### Action item
Copy every line of text in the material below word for word, leaving out the pictures.

### Data to examine
[Start of Attachment]

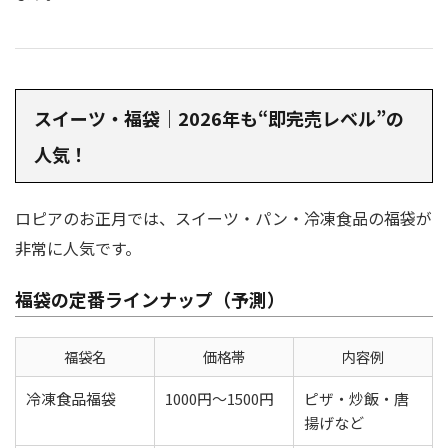
スイーツ・福袋｜2026年も“即完売レベル”の
人気！
ロピアのお正月では、スイーツ・パン・冷凍食品の福袋が
非常に人気です。
福袋の定番ラインナップ（予測）
福袋名
価格帯
内容例
冷凍食品福袋
1000円〜1500円
ピザ・炒飯・唐
揚げなど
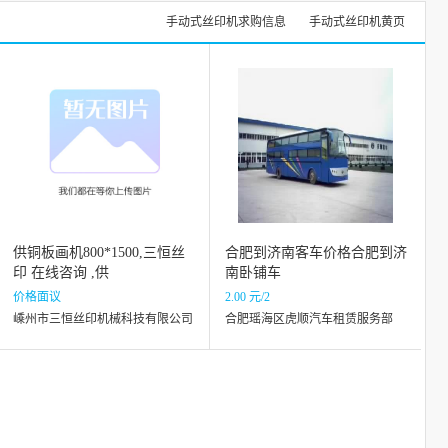
手动式丝印机求购信息
手动式丝印机黄页
供铜板画机800*1500,三恒丝
合肥到济南客车价格合肥到济
印 在线咨询 ,供
南卧铺车
价格面议
2.00 元/2
嵊州市三恒丝印机械科技有限公司
合肥瑶海区虎顺汽车租赁服务部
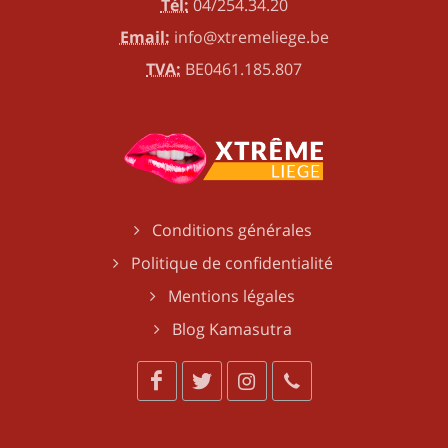
Tél:
04/254.34.20
Email:
info@xtremeliege.be
TVA:
BE0461.185.807
Conditions générales
Politique de confidentialité
Mentions légales
Blog Kamasutra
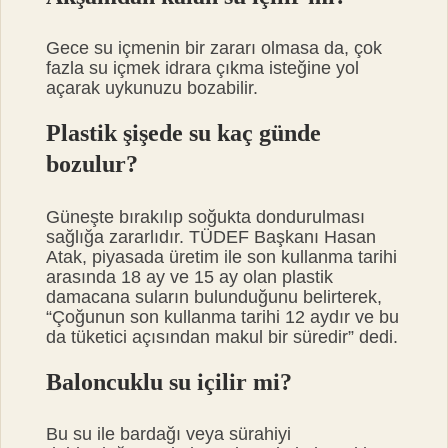
Gece su içmenin bir zararı olmasa da, çok
fazla su içmek idrara çıkma isteğine yol
açarak uykunuzu bozabilir.
Plastik şişede su kaç günde
bozulur?
Güneşte bırakılıp soğukta dondurulması
sağlığa zararlıdır. TÜDEF Başkanı Hasan
Atak, piyasada üretim ile son kullanma tarihi
arasında 18 ay ve 15 ay olan plastik
damacana suların bulunduğunu belirterek,
“Çoğunun son kullanma tarihi 12 aydır ve bu
da tüketici açısından makul bir süredir” dedi.
Baloncuklu su içilir mi?
Bu su ile bardağı veya sürahiyi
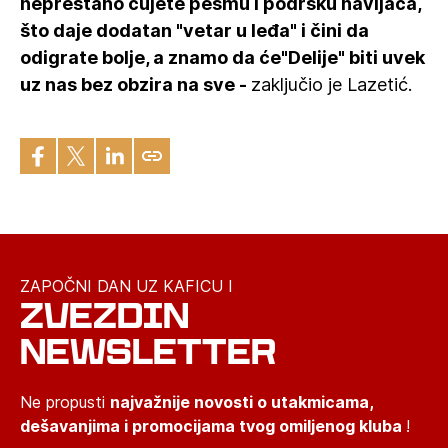
neprestano čujete pesmu i podršku navijača,
što daje dodatan "vetar u leđa" i čini da
odigrate bolje, a znamo da će"Delije" biti uvek
uz nas bez obzira na sve -
zaključio je Lazetić.
ZAPOČNI DAN UZ KAFICU I
ZVEZDIN
NEWSLETTER
Ne propusti
najvažnije novosti o utakmicama,
dešavanjima i promocijama tvog omiljenog kluba
!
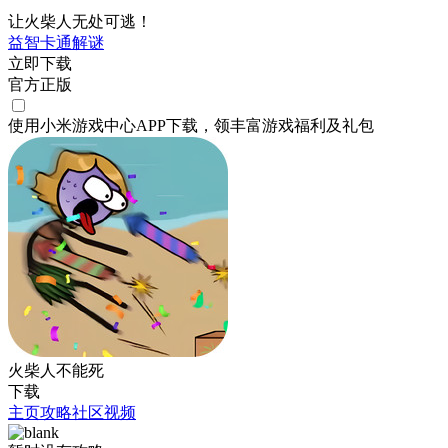
让火柴人无处可逃！
益智
卡通
解谜
立即下载
官方正版
使用小米游戏中心APP
下载
，领丰富游戏
福利
及
礼包
火柴人不能死
下载
主页
攻略
社区
视频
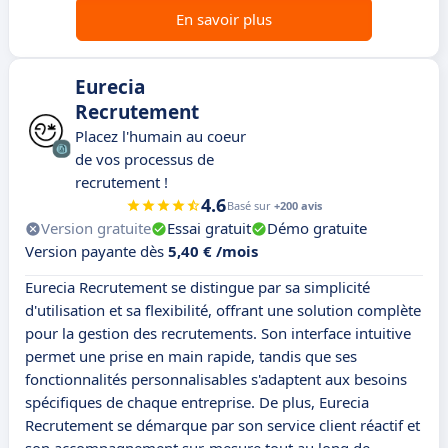
En savoir plus
Eurecia
Recrutement
Placez l'humain au coeur
de vos processus de
recrutement !
4.6
Basé sur
+200 avis
Version gratuite
Essai gratuit
Démo gratuite
Version payante dès
5,40 € /mois
Eurecia Recrutement se distingue par sa simplicité
d'utilisation et sa flexibilité, offrant une solution complète
pour la gestion des recrutements. Son interface intuitive
permet une prise en main rapide, tandis que ses
fonctionnalités personnalisables s'adaptent aux besoins
spécifiques de chaque entreprise. De plus, Eurecia
Recrutement se démarque par son service client réactif et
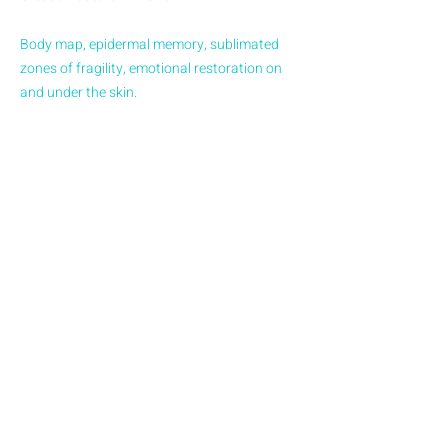
Body map, epidermal memory, sublimated
zones of fragility, emotional restoration on
and under the skin.
The body is a precious memory and
architecture that we sometimes need to
repair. Not only do we not hide the tragedies
that have ravaged our temples, we bring
them to light by reclaiming the stories they
bear. These scars bear witness to somatic
traumas that are comforted here by a
psycho-magical act: that of gilding our scars.
Inspired by Kintsugi, Japanese for "golden
knuckle", an art of resilience where the
breaking of a ceramic no longer signifies its
end, but a renewal, the beginning of another
cycle and a continuity in its life expectancy.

[End of Attachment]

### Answer to this task
スイーツ・福袋｜2026年も“即完売レベル”の
人気！
ロピアのお正月では、スイーツ・パン・冷凍食品の福袋が
非常に人気です。
福袋の定番ラインナップ（予測）
福袋名
価格帯
内容例
冷凍食品福袋
1000円〜1500円
ピザ・炒飯・唐
揚げなど
手动式丝印机求购信息
手动式丝印机黄页
供铜板画机800*1500,三恒丝
合肥到济南客车价格合肥到济
印 在线咨询 ,供
南卧铺车
价格面议
2.00 元/2
嵊州市三恒丝印机械科技有限公司
合肥瑶海区虎顺汽车租赁服务部
Tél:
04/254.34.20
Email:
info@xtremeliege.be
TVA:
BE0461.185.807
Conditions générales
Politique de confidentialité
Mentions légales
Blog Kamasutra
Gece su içmenin bir zararı olmasa da, çok
fazla su içmek idrara çıkma isteğine yol
açarak uykunuzu bozabilir.
Plastik şişede su kaç günde
bozulur?
Güneşte bırakılıp soğukta dondurulması
sağlığa zararlıdır. TÜDEF Başkanı Hasan
Atak, piyasada üretim ile son kullanma tarihi
arasında 18 ay ve 15 ay olan plastik
damacana suların bulunduğunu belirterek,
“Çoğunun son kullanma tarihi 12 aydır ve bu
da tüketici açısından makul bir süredir” dedi.
Baloncuklu su içilir mi?
Bu su ile bardağı veya sürahiyi
neprestano čujete pesmu i podršku navijača,
što daje dodatan "vetar u leđa" i čini da
odigrate bolje, a znamo da će"Delije" biti uvek
uz nas bez obzira na sve -
zaključio je Lazetić.
ZAPOČNI DAN UZ KAFICU I
ZVEZDIN
NEWSLETTER
Ne propusti
najvažnije novosti o utakmicama,
dešavanjima i promocijama tvog omiljenog kluba
!
让火柴人无处可逃！
益智
卡通
解谜
立即下载
官方正版
使用小米游戏中心APP
下载
，领丰富游戏
福利
及
礼包
火柴人不能死
下载
主页
攻略
社区
视频
En savoir plus
Eurecia
Recrutement
Placez l'humain au coeur
de vos processus de
recrutement !
4.6
Basé sur
+200 avis
Version gratuite
Essai gratuit
Démo gratuite
Version payante dès
5,40 € /mois
Eurecia Recrutement se distingue par sa simplicité
d'utilisation et sa flexibilité, offrant une solution complète
pour la gestion des recrutements. Son interface intuitive
permet une prise en main rapide, tandis que ses
fonctionnalités personnalisables s'adaptent aux besoins
spécifiques de chaque entreprise. De plus, Eurecia
Recrutement se démarque par son service client réactif et
Body map, epidermal memory, sublimated
zones of fragility, emotional restoration on
and under the skin.
The body is a precious memory and
architecture that we sometimes need to
repair. Not only do we not hide the tragedies
that have ravaged our temples, we bring
them to light by reclaiming the stories they
bear. These scars bear witness to somatic
traumas that are comforted here by a
psycho-magical act: that of gilding our scars.
Inspired by Kintsugi, Japanese for "golden
knuckle", an art of resilience where the
breaking of a ceramic no longer signifies its
end, but a renewal, the beginning of another
cycle and a continuity in its life expectancy.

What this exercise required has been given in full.